Task description – Which lines in the records below contain the word "Distrital"? Copy each one.

(Material for the task Opens)

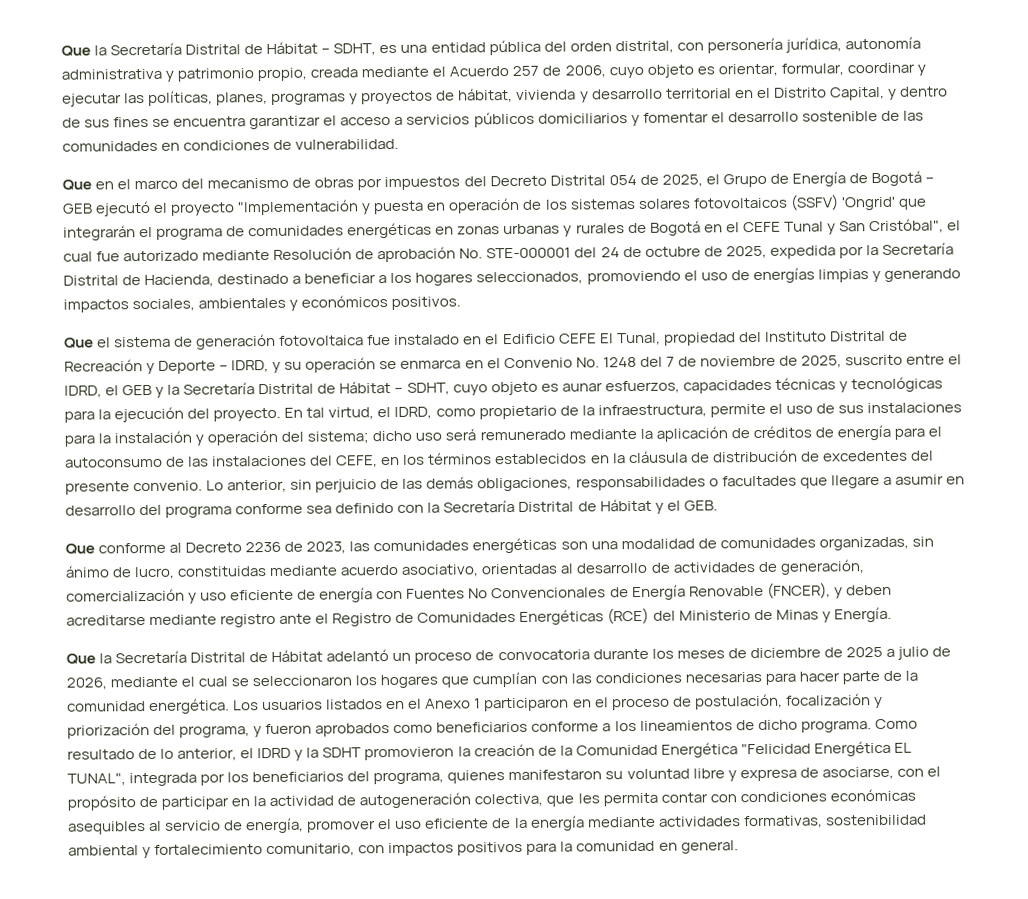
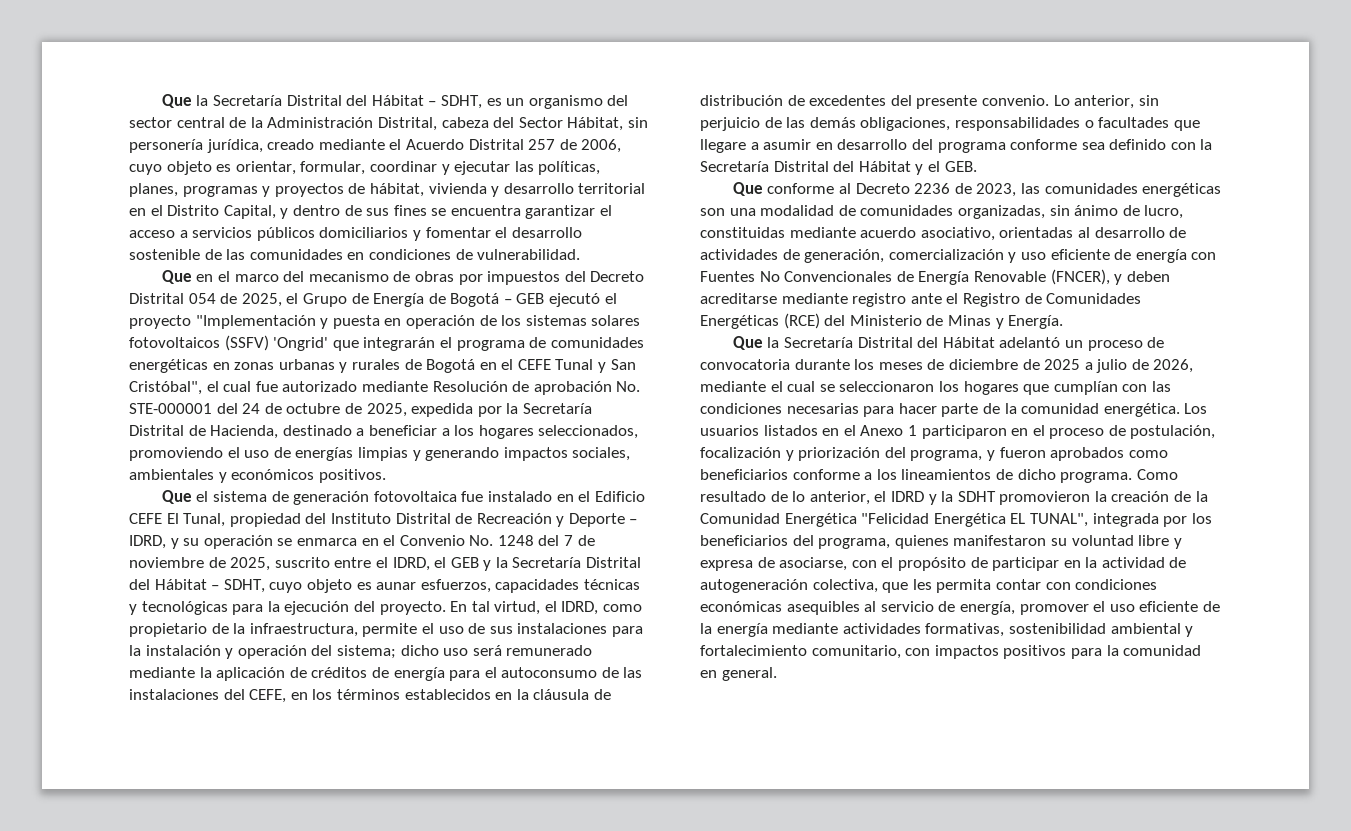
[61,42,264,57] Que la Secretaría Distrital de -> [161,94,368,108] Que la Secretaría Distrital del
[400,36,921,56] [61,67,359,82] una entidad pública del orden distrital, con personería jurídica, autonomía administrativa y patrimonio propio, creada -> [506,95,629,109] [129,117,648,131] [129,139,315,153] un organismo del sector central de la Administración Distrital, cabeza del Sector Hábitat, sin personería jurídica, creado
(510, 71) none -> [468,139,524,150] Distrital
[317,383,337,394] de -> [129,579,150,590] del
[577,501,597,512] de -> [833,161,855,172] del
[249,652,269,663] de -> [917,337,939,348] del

(Material for the task Closes)

Result of the exercise –
[61,42,264,57] Que la Secretaría Distrital de -> [161,94,368,108] Que la Secretaría Distrital del
[400,36,921,56] [61,67,359,82] una entidad pública del orden distrital, con personería jurídica, autonomía administrativa y patrimonio propio, creada -> [506,95,629,109] [129,117,648,131] [129,139,315,153] un organismo del sector central de la Administración Distrital, cabeza del Sector Hábitat, sin personería jurídica, creado
(510, 71) none -> [468,139,524,150] Distrital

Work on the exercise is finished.